Allá ellos y quien quiera descubrir la grandeza que la merluza ha otorgado a nuestra cocina solo tiene que leer, ver o catar lo que se oficia con amante tan generosa a la que nunca gustó posar desnuda, sino vestida con un toque de pimentón, con un velo verde bajo sus carnes, enclaustrada en una celda etérea de huevo, patinando sobre una pista aromatizada con los perfumes de la sidra o mostrando su euforia cuando sus “partes” más apetitosas se posan sobre las brasas.

La ruta de la merluza

Que viajen estos desinformados por rincones y puertos como Celeiro, Cudillero, LLanes, San Vicente de la Barquera, Getaria o Pasajes. Que prueben en directo, o que algún sabio amigo les prepare, una cazuelita de merluza como la del Sport de Luarca o unas kokotxas en salsa verde sedosa con microscópicos cortes de perejil como las que cocinaba artesanalmente y en directo el legendario Juan José Castillo en Casa Nicolasa de San Sebastián, o la apoteósica merluza frita del restaurante cántabro Sinfo, en Suesa, de la que el añorado Manuel Martín Ferrand decía que era la mejor del país y que este cronista corrobora; plato que por sí solo merece una escapada y que se presenta en vajilla alargada por su dimensión colosal, ya que la ración es un lomo entero del pescado, “troceado” sin perder la forma y de una fritura y jugosidad  fuera de serie. Con cosas como éstas no es extraño que la influyente crítica gastronómica del planeta Patricia Wells emitiera su dictamen sobre la culinaria del pescado: “Nadie en el mundo posee la delicadeza de los españoles a la hora de prepararlo”.

Pescado de retaguardia

La merluza no ha cuajado nunca en la vanguardia, este territorio de modernidad, tal vez por ser la gran dama de la cocina clásica y ya se sabe que los modernos, aunque en público la respetan, se alejan de ella en cuanto acarician un efecto especial o una idea rompedora.

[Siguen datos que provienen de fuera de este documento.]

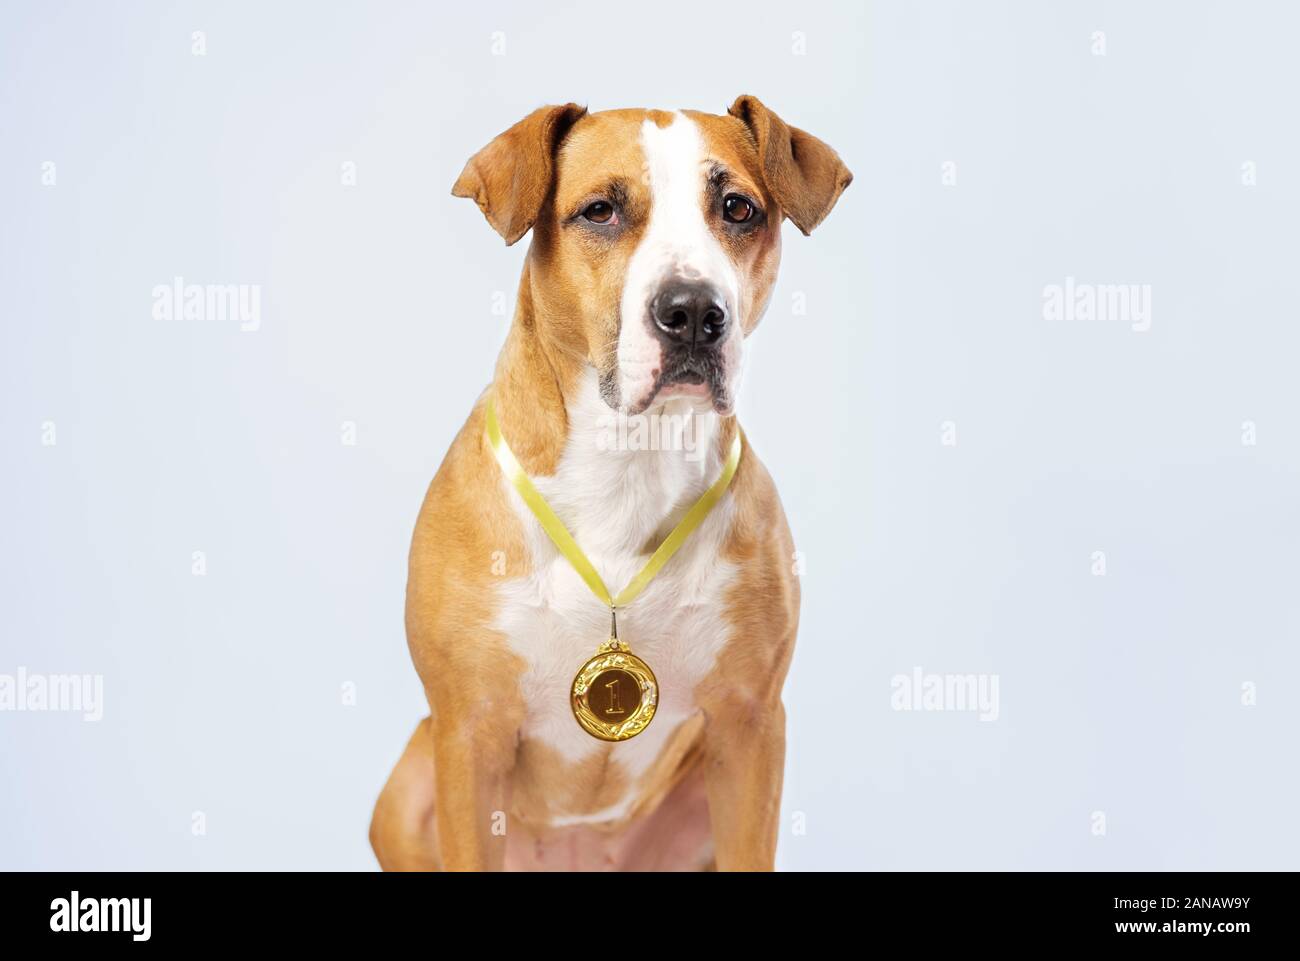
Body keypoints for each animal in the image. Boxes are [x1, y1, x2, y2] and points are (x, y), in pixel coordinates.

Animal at [371, 95, 847, 873]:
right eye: (600, 210)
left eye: (738, 208)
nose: (693, 312)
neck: (630, 461)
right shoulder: (467, 734)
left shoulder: (749, 726)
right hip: (409, 780)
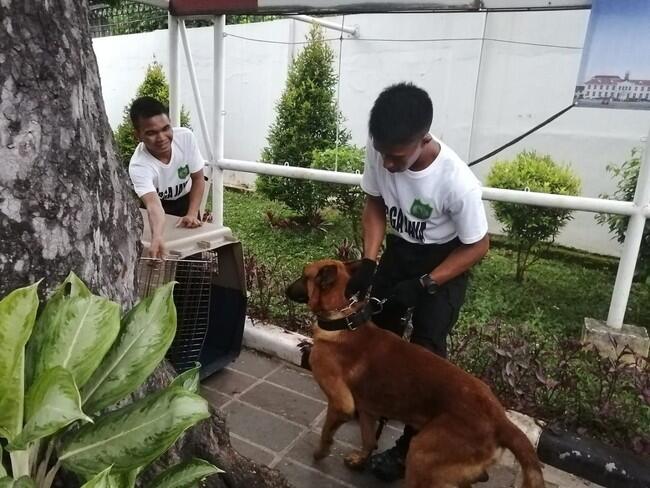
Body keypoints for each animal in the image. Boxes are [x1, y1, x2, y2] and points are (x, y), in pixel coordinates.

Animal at [286, 260, 544, 488]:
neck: (343, 318)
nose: (285, 289)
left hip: (421, 455)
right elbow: (369, 440)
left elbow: (326, 432)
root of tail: (501, 419)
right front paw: (361, 459)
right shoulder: (368, 409)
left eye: (304, 275)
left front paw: (320, 452)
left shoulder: (341, 404)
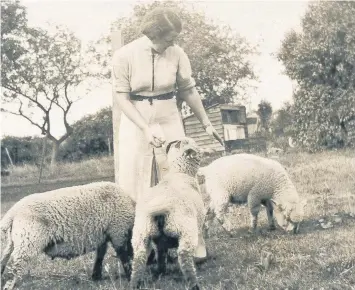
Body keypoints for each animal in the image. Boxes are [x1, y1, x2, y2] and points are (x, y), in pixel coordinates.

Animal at [0, 181, 136, 290]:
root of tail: (13, 212)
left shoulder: (104, 235)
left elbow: (100, 255)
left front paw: (96, 276)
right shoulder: (118, 231)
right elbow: (123, 256)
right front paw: (130, 276)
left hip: (15, 240)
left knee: (4, 259)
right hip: (28, 240)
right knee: (15, 267)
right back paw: (9, 286)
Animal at [130, 137, 209, 290]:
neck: (180, 173)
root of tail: (161, 207)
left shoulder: (160, 241)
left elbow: (161, 253)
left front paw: (161, 269)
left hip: (141, 233)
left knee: (139, 259)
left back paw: (138, 282)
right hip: (185, 230)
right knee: (184, 256)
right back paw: (194, 283)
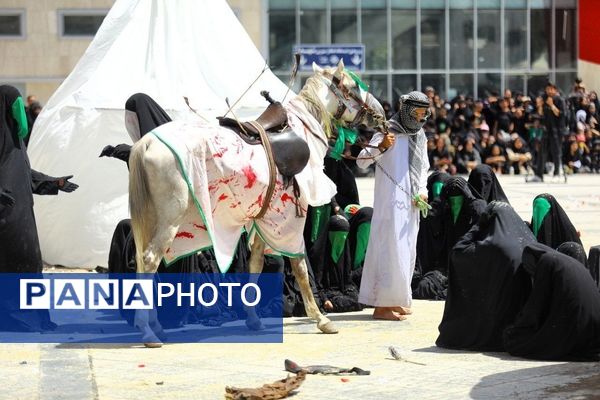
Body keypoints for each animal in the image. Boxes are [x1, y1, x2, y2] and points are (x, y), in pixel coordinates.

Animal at [129, 60, 386, 346]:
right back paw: (148, 332)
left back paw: (154, 325)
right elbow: (299, 265)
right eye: (354, 86)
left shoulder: (265, 217)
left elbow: (256, 264)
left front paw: (253, 319)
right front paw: (320, 318)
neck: (303, 129)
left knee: (142, 262)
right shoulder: (290, 217)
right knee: (150, 260)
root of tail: (147, 142)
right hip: (169, 220)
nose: (380, 113)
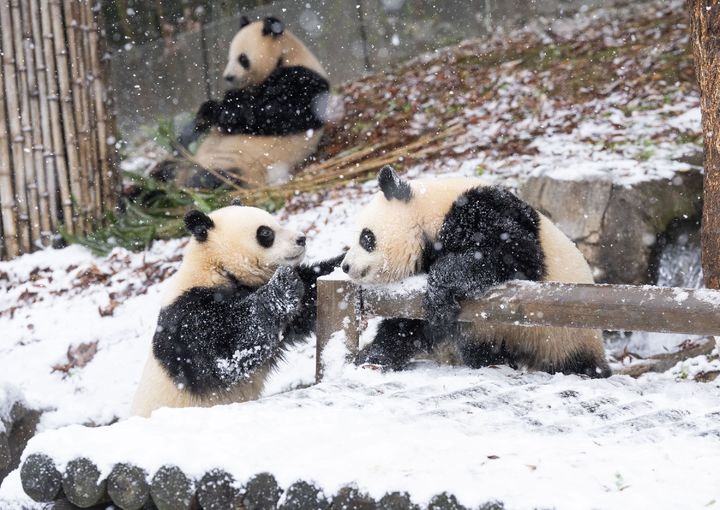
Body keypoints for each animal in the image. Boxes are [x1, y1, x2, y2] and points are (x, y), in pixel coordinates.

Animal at [132, 197, 344, 416]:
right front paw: (282, 284)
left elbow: (309, 296)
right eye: (265, 233)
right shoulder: (187, 319)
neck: (216, 267)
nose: (301, 239)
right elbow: (227, 353)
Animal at [173, 16, 330, 190]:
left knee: (215, 178)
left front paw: (220, 112)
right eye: (229, 58)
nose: (228, 77)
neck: (286, 56)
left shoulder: (305, 81)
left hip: (241, 165)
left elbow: (279, 112)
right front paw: (206, 112)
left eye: (242, 59)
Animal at [340, 167, 612, 378]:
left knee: (577, 362)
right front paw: (372, 357)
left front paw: (439, 290)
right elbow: (412, 324)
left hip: (566, 333)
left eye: (366, 238)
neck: (431, 212)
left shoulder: (481, 210)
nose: (345, 266)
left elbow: (515, 255)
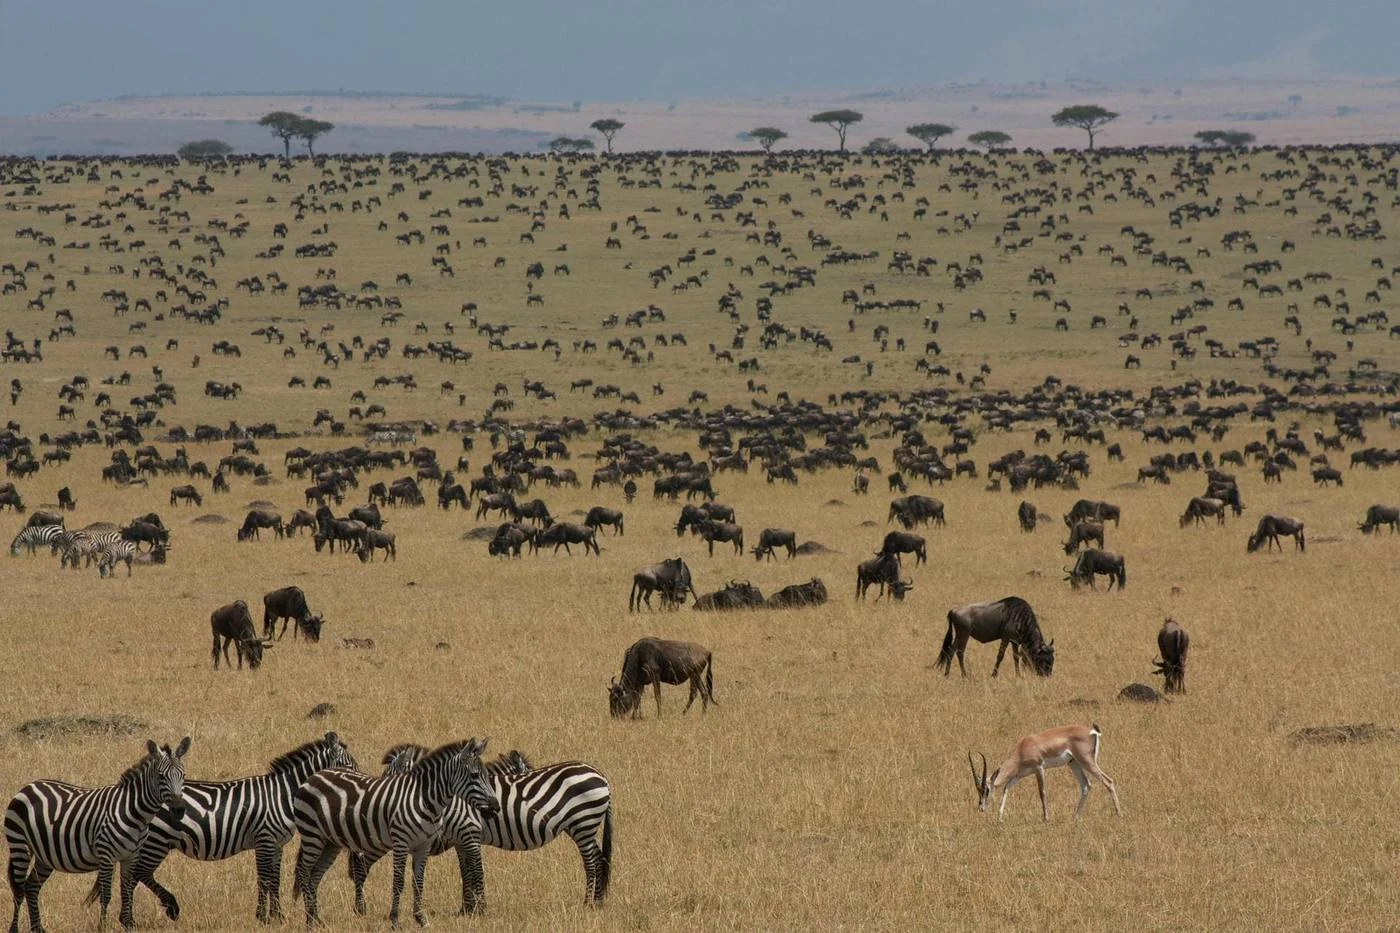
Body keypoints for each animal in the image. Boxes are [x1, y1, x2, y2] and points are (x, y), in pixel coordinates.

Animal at [5, 738, 191, 933]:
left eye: (183, 775)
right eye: (161, 776)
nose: (179, 810)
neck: (134, 812)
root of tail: (28, 786)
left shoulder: (130, 856)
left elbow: (126, 891)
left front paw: (128, 923)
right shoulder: (106, 855)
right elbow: (106, 895)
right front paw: (103, 927)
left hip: (44, 855)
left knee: (31, 887)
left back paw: (37, 928)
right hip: (20, 846)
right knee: (19, 889)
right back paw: (14, 929)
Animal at [113, 732, 357, 926]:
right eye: (350, 767)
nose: (359, 781)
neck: (282, 794)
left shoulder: (277, 844)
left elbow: (275, 879)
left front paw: (278, 916)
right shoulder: (264, 838)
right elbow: (264, 878)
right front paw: (263, 917)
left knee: (137, 875)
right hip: (158, 841)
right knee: (138, 874)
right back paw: (154, 912)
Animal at [291, 738, 496, 928]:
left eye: (486, 775)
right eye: (474, 775)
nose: (496, 807)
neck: (424, 800)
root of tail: (314, 776)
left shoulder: (423, 846)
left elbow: (418, 882)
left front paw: (421, 919)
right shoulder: (401, 842)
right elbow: (398, 882)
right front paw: (396, 920)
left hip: (330, 842)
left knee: (314, 875)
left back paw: (316, 919)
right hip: (312, 835)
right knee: (304, 872)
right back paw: (309, 921)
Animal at [351, 745, 614, 910]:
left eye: (388, 775)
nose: (373, 802)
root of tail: (601, 775)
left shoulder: (468, 831)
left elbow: (475, 870)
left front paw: (478, 909)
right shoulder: (459, 837)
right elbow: (466, 871)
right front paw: (467, 908)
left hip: (583, 822)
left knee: (592, 861)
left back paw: (588, 903)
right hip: (583, 825)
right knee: (600, 858)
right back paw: (598, 902)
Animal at [969, 723, 1121, 822]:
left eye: (986, 790)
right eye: (978, 790)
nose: (981, 807)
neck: (1022, 748)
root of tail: (1092, 731)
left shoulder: (1039, 768)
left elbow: (1042, 792)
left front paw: (1046, 818)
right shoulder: (1018, 775)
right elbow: (1006, 788)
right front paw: (999, 818)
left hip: (1086, 761)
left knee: (1108, 781)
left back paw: (1119, 814)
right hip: (1074, 763)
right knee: (1086, 785)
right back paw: (1075, 817)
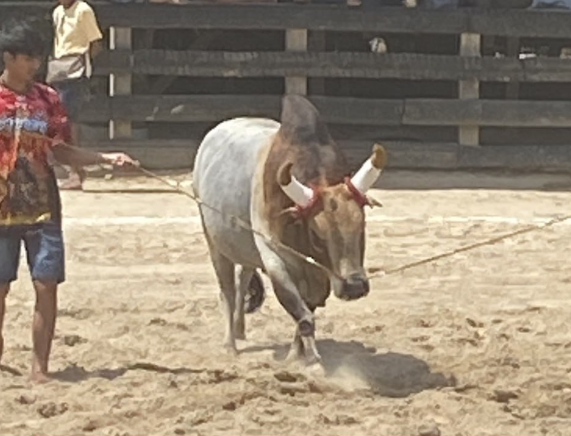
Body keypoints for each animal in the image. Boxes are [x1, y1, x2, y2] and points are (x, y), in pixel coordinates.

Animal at [192, 95, 386, 365]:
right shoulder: (273, 254)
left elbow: (306, 310)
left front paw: (297, 353)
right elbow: (301, 314)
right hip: (214, 242)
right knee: (227, 291)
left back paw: (240, 330)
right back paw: (230, 344)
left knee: (243, 278)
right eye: (316, 234)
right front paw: (308, 358)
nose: (355, 286)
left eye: (362, 224)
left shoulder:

Al principio de la farándula creativa, como era de esperar, las deconstrucciones adriáticas o interpretaciones de los platos populares azotaron a la merluza y sus guarniciones intocables. Hubo de todo como es lógico, incluso alguna creación sobresaliente que aguantó mucho tiempo en carta.

La diseñaron con acierto, sensatez y rigor los chefs del magnífico caserío-restaurante vizcaíno Andra Mari de Galdakao y era una versión de la merluza a la koskera en la que separaron y adornaron con técnicas varias sus ingredientes principales: almejas con gelée de espárragos, crema de guisantes primaverales, aceite de perejil, ravioli de yema de huevo; todo escoltando un imponente lomo del pescado confitado a un punto perfecto.

Fue un sugerente amago que no tuvo mucha continuidad, aunque sí salieron a la luz algunas recetas con aspiraciones que han quedado en el recuerdo de muchos viajeros y amantes de la merluza, como la trabajada a baja temperatura por Francis Paniego en el Echaurren de Ezcaray y luego acompañada de finísimos pimientos verdes del cristal con una sopa traslúcida de arroz y pollo; o la merluza confitada en aceite de corteza de limón con crema ligera de mejillones, obra del virtuoso y no suficientemente reconocido David Yarnoz de El Molino de Urdaniz navarro; o el impresionante lomo de merluza asado con tirabeques en salazón de anchoas y hojas de acedera silvestre del mago Andoni Aduriz en Mugaritz, su caserío de diseño y laboratorio de experimentos; incluso algo tan reciente y de impactante puesta en escena como la “merluza terrestre” que se ha sacado de la chistera Elena Arzak.

Pero la realidad es que la mayoría de los chefs prefirieron y prefieren otras especies y mariscos para mostrar a los gourmets sus inquietudes y locuras, eso teniendo en cuenta lo irrisorio de sus precios actuales y un mundo global que permite con su frenética logística proveerse de piezas de trazabilidad garantizada y frescura adecuada casi al instante. Y así han pasado ya dos décadas en las que la reina parece haber iniciado su ocaso, su fase crepuscular recordando tiempos mejores.